I'm probably going to sound a bit disorganised and stupid but here goes, hope someone can advise -

I got residency in spain (a TIE card) in March '21. Now I just realised my UK passport expires this April. On going online to apply for my new british passport I realised they ask me where I'm resident, and also to send my old passport for the application. So I am wondering now if I was supposed to do something when I got residency in Spain i.e. tell some government office in the UK (not sure who) that I had residency in Spain... Now I'm not sure what happens when I go to apply for my new passport and hand in my old one and I guess they will say I've been living in Spain. Is this a problem? I just assumed with the scanning of passports these days they would know these things. But now I'm wondering if I could be in a lot of trouble for not making my situation clear.

It would be great to know of anyone whos been in a similar situation and can advise, or someone who knows about the situation regarding this.

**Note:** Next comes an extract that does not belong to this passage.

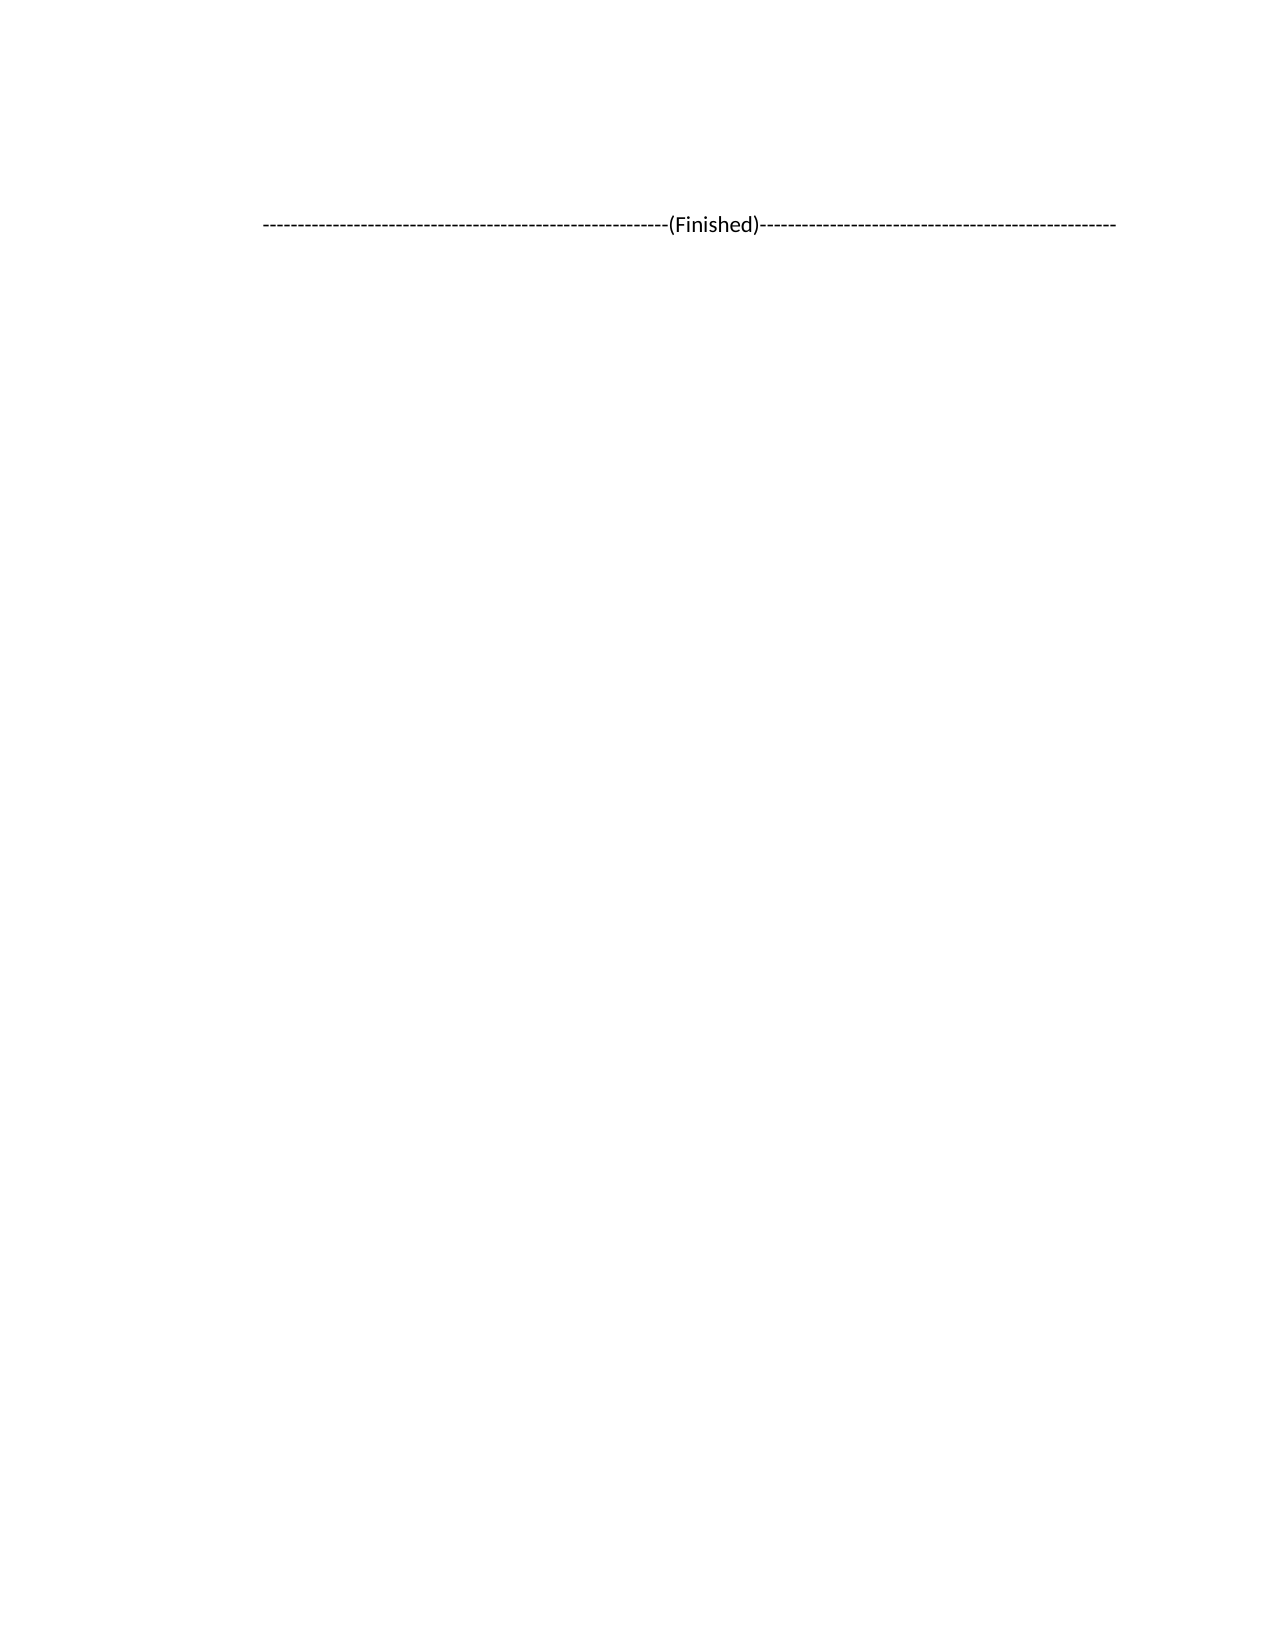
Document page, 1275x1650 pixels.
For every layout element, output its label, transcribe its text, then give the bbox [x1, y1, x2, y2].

list ----------------------------------------------------------(Finished)--------------------------------------------------- [262, 210, 1125, 238]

Thanks in advance if anyone can help, it's all quite worrying!

James


----------



## MataMata

You are not in any trouble, this is a well trodden path so renew as per the instructions.

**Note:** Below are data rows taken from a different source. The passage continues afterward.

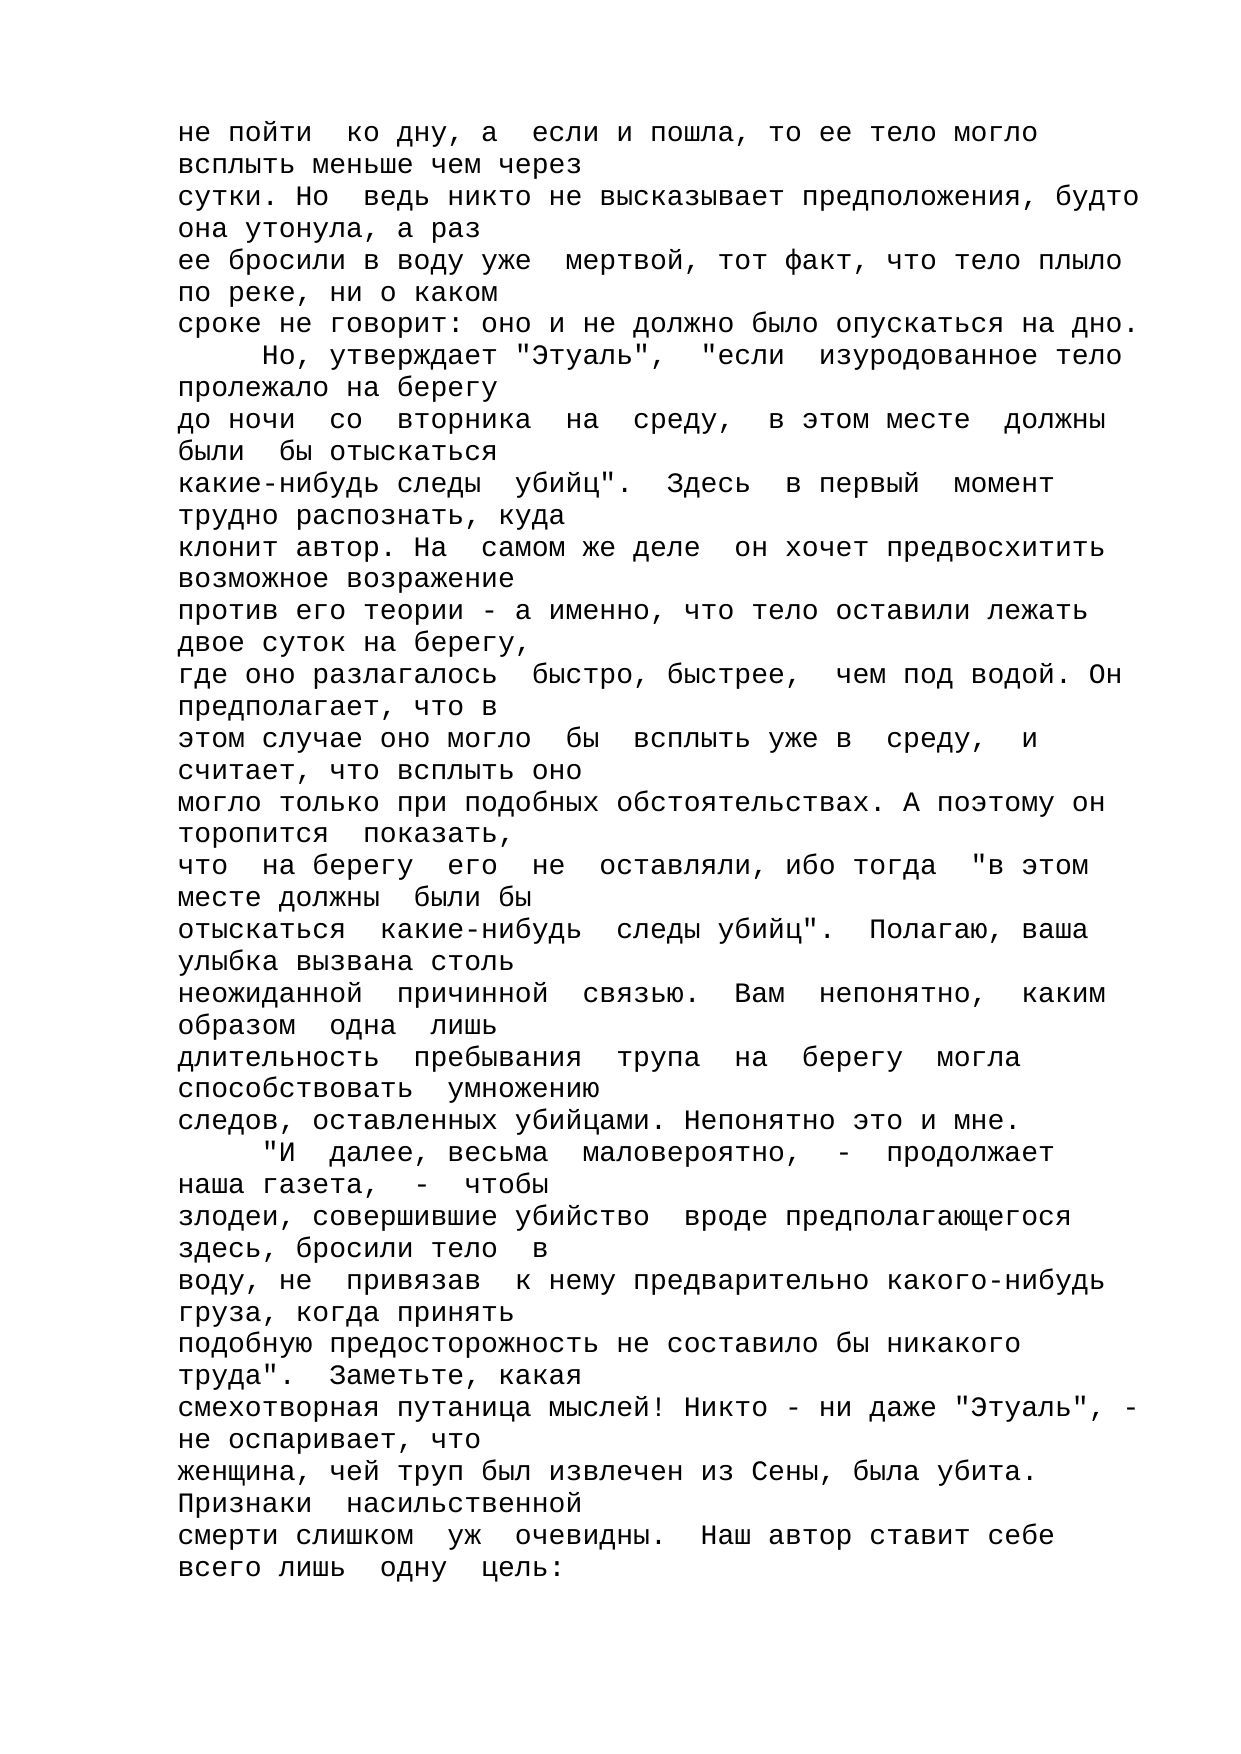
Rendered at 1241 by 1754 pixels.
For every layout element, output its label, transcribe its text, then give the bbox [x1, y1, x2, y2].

text где оно разлагалось быстро, быстрее, чем под водой. Он предполагает, что в [177, 660, 1152, 724]
text женщина, чей труп был извлечен из Сены, была убита. Признаки насильственной [177, 1457, 1152, 1521]
text против его теории - а именно, что тело оставили лежать двое суток на берегу, [177, 596, 1152, 660]
text до ночи со вторника на среду, в этом месте должны были бы отыскаться [177, 405, 1152, 469]
text длительность пребывания трупа на берегу могла способствовать умножению [177, 1042, 1152, 1106]
text воду, не привязав к нему предварительно какого-нибудь груза, когда принять [177, 1266, 1152, 1329]
text Но, утверждает "Этуаль", "если изуродованное тело пролежало на берегу [177, 341, 1152, 405]
text неожиданной причинной связью. Вам непонятно, каким образом одна лишь [177, 979, 1152, 1042]
text смерти слишком уж очевидны. Наш автор ставит себе всего лишь одну цель: [177, 1521, 1152, 1584]
text смехотворная путаница мыслей! Никто - ни даже "Этуаль", - не оспаривает, что [177, 1393, 1152, 1457]
text этом случае оно могло бы всплыть уже в среду, и считает, что всплыть оно [177, 724, 1152, 787]
text какие-нибудь следы убийц". Здесь в первый момент трудно распознать, куда [177, 469, 1152, 532]
text сроке не говорит: оно и не должно было опускаться на дно. [177, 309, 1152, 341]
text не пойти ко дну, а если и пошла, то ее тело могло всплыть меньше чем через [177, 118, 1152, 182]
text сутки. Но ведь никто не высказывает предположения, будто она утонула, а раз [177, 182, 1152, 246]
text клонит автор. На самом же деле он хочет предвосхитить возможное возражение [177, 532, 1152, 596]
text что на берегу его не оставляли, ибо тогда "в этом месте должны были бы [177, 851, 1152, 915]
text ее бросили в воду уже мертвой, тот факт, что тело плыло по реке, ни о каком [177, 246, 1152, 309]
text следов, оставленных убийцами. Непонятно это и мне. [177, 1106, 1152, 1138]
text злодеи, совершившие убийство вроде предполагающегося здесь, бросили тело в [177, 1202, 1152, 1266]
text отыскаться какие-нибудь следы убийц". Полагаю, ваша улыбка вызвана столь [177, 915, 1152, 979]
text могло только при подобных обстоятельствах. А поэтому он торопится показать, [177, 787, 1152, 851]
text подобную предосторожность не составило бы никакого труда". Заметьте, какая [177, 1329, 1152, 1393]
text "И далее, весьма маловероятно, - продолжает наша газета, - чтобы [177, 1138, 1152, 1202]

You do not have to inform the passport office of a change in residency and as a British citizen you are entitled to hold or renew your passport regardless of where in the world you actually reside.


----------



## J.Porter

Great thanks for the response. So when I apply, on the 1st question 'do you live in the UK' I would say no and put spain?


----------



## dancingspider

I do not understand why you need to ask a complete stranger where you live...? 

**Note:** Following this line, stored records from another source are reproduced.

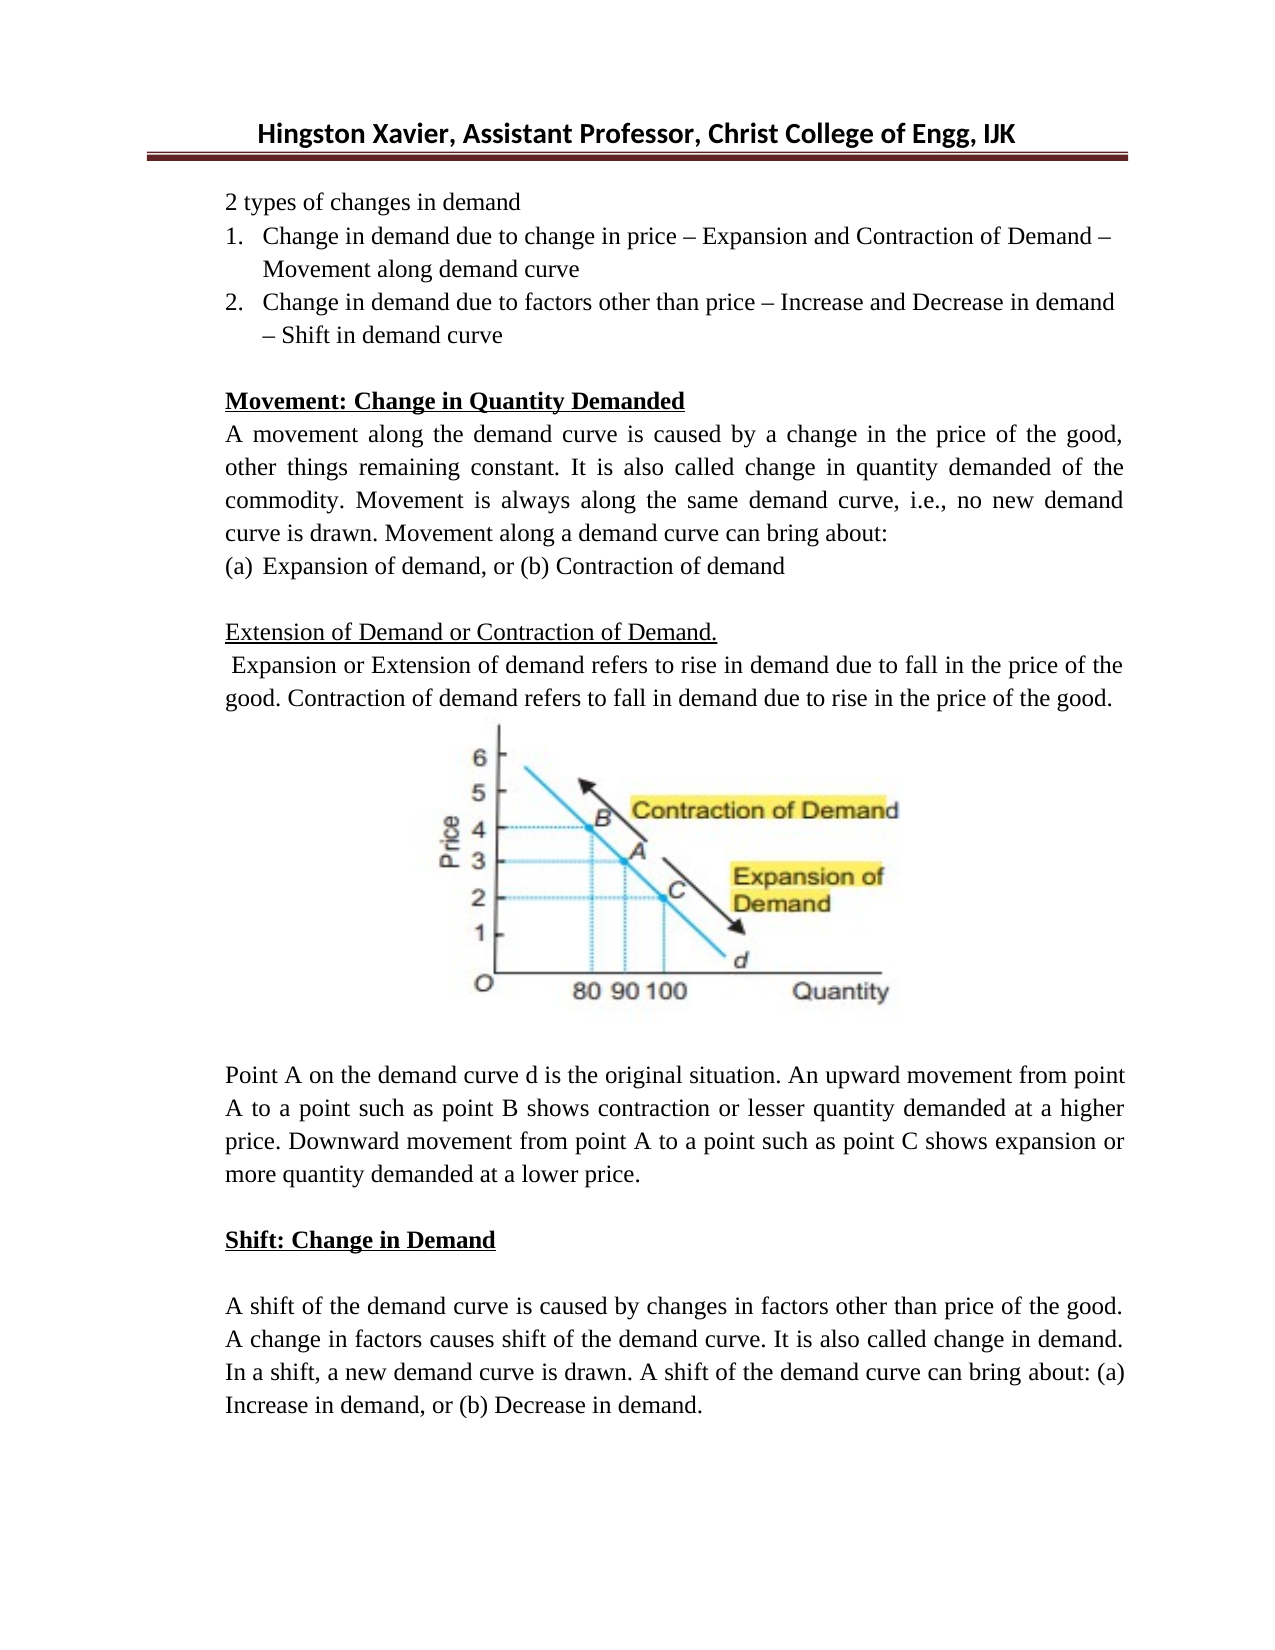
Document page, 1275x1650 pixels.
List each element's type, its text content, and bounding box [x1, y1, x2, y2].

subtitle Shift: Change in Demand [225, 1225, 1275, 1254]
list Change in demand due to change in price – Expansion and Contraction of Demand – Movement along demand curve [225, 221, 1125, 282]
subtitle Movement: Change in Quantity Demanded [225, 386, 1275, 414]
text Expansion or Extension of demand refers to rise in demand due to fall in the price of the good. Contraction of demand refers to fall in demand due to rise in the price of the good. [225, 650, 1125, 712]
text 2 types of changes in demand [225, 187, 1275, 216]
text Point A on the demand curve d is the original situation. An upward movement from point A to a point such as point B shows contraction or lesser quantity demanded at a higher price. Downward movement from point A to a point such as point C shows expansion or more quantity demanded at a lower price. [225, 1060, 1126, 1188]
list Change in demand due to factors other than price – Increase and Decrease in demand – Shift in demand curve [225, 287, 1125, 348]
picture [414, 716, 939, 1023]
text A shift of the demand curve is caused by changes in factors other than price of the good. A change in factors causes shift of the demand curve. It is also called change in demand. In a shift, a new demand curve is drawn. A shift of the demand curve can bring about: (a) Increase in demand, or (b) Decrease in demand. [225, 1291, 1125, 1419]
text Extension of Demand or Contraction of Demand. [225, 617, 1275, 646]
text A movement along the demand curve is caused by a change in the price of the good, other things remaining constant. It is also called change in quantity demanded of the commodity. Movement is always along the same demand curve, i.e., no new demand curve is drawn. Movement along a demand curve can bring about: [225, 419, 1125, 547]
text (a) Expansion of demand, or (b) Contraction of demand [225, 551, 1275, 580]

Whatever you put on the form, it should be reflect the realty. Whatever you do, do not put inaccurate, incorrect or incomplete information. If you do, you risk prosecution, if found out.


----------



## Poloss

I am resident in France and used to renew my UK passport via Brit consulate in Lyon or Paris.
Now all demands are centralised in the UK and they ďeliver via courrier to my home address here.
If you don't tell them where you live, however can they deliver your new passport to you?


----------



## xabiaxica

J.Porter said:


> Great thanks for the response. So when I apply, on the 1st question 'do you live in the UK' I would say no and put spain?


Of course. 

The process for renewing from outside the UK is slightly different, & of course you will have to supply yor address.


----------